Ah, the old stellar aberration arguement. In the dynamic aether model, as a photon travels into moving aether, it's path will change since aether is the photon's medium. And as you pointed out, there is no evidence that a photons path curves as it approaches the Earth.

In my model, the gravitational field is NOT the medium of the photon, space is. So in my model, as a photon enters a moving gravitational field, its path will not change (since the space did not change), only its speed will change so that it is travelling a c relative to the field. In other words, photons are not dragged around by gravitational fields as they would be with a dynamic aether.

 

przyk,

You're right, the clocks decreased ticking rate would not always be equal to the time dilation predicted by relativity. If the light clock's mirrors are faced forward and back, it's decreased tick rate would be greater than the time dilation predicted in relativity. If its mirrors are up-down, or left-right, its decreased tick rate would be equal to the time dilation predicted by relativity. But on average, the light clock's decreased tick rate would be a little bigger than the time dilation predicted by SR.

But let me stress that even though the tick rate of atomic clocks that circled the Earth was less then the same clocks that were stationairy on the Earth's surface, the recorded time dilation was not exactly equal to the time dilation predicted by relativity. The fact that the clocks ticked slower was proof enough for supporters of relativity.

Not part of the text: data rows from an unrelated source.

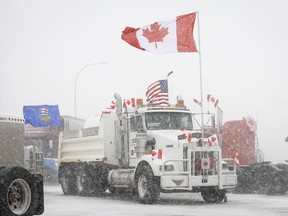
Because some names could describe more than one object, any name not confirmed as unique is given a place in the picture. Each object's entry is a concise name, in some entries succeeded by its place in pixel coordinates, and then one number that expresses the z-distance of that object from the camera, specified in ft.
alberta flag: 95.30
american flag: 63.93
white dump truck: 52.65
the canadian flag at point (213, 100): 55.26
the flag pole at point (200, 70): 52.65
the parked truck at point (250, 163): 64.90
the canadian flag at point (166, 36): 59.47
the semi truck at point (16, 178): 34.09
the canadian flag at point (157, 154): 53.72
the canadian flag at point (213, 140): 54.70
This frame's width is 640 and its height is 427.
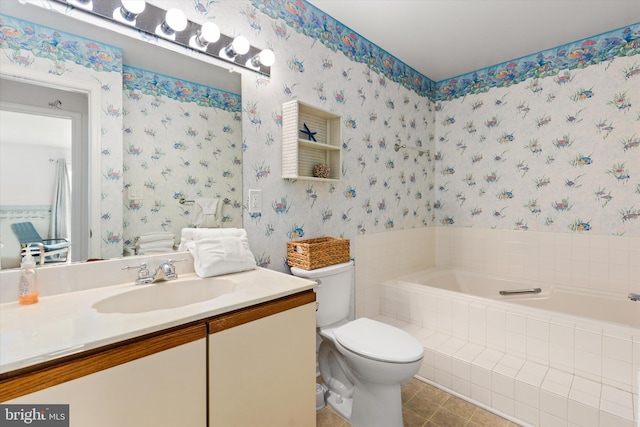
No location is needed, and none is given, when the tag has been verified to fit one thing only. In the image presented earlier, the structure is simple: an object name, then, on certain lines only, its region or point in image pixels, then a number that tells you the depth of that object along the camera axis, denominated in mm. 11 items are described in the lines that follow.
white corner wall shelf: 1867
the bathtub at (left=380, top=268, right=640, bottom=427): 1625
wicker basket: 1813
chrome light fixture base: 1273
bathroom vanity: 765
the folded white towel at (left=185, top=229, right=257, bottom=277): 1445
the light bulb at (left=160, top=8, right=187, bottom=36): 1394
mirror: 1189
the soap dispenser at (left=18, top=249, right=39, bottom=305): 1068
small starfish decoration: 2070
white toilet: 1521
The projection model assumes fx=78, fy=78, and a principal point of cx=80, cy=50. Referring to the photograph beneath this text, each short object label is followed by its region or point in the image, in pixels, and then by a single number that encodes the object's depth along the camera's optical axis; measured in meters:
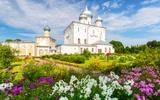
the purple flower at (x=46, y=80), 2.36
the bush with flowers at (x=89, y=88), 1.34
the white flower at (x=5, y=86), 1.70
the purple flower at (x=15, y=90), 1.71
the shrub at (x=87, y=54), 13.02
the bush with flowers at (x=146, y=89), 1.52
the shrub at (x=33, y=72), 3.93
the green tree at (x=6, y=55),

Let me also say that because of an atomic clocks complex structure, the actual decreased ticking rate would not be that easy to calculate based on my model. But regardless, it's calculated decreased rate would not be significantly different than what is predicted by relativity.

Exactly.

 

DaleSpam,

The more I think about it, the more I believe that the term "mass" or "rest mass" should be excluded from physics. Maybe we should just use the terms "gravitational mass" and "inertial mass" to describe the different types of mass.

 

I certainly agree that some standardization of terminology would be quite useful. However, like all frame invariant quantities, the norm of the four-momentum (what most physicsts mean by "mass" or "rest mass") is much too useful of a concept to be discarded. I would instead tend to exclude "relativistic mass", which is what most people call the idea that you are describing as "mass", "inertial mass", and "gravitational mass".

However, as Pete pointed out on this thread and as BillyT has pointed out on other threads, relativistic mass can be a convenient concept. I think that the prefered (though not yet standard) practice is to allow both concepts. The norm of the four-momentum (divided by c) is usually called "mass" or "rest mass" and the norm of the three-momentum (divided by the three-speed) is usually called "relativistic mass".

-Dale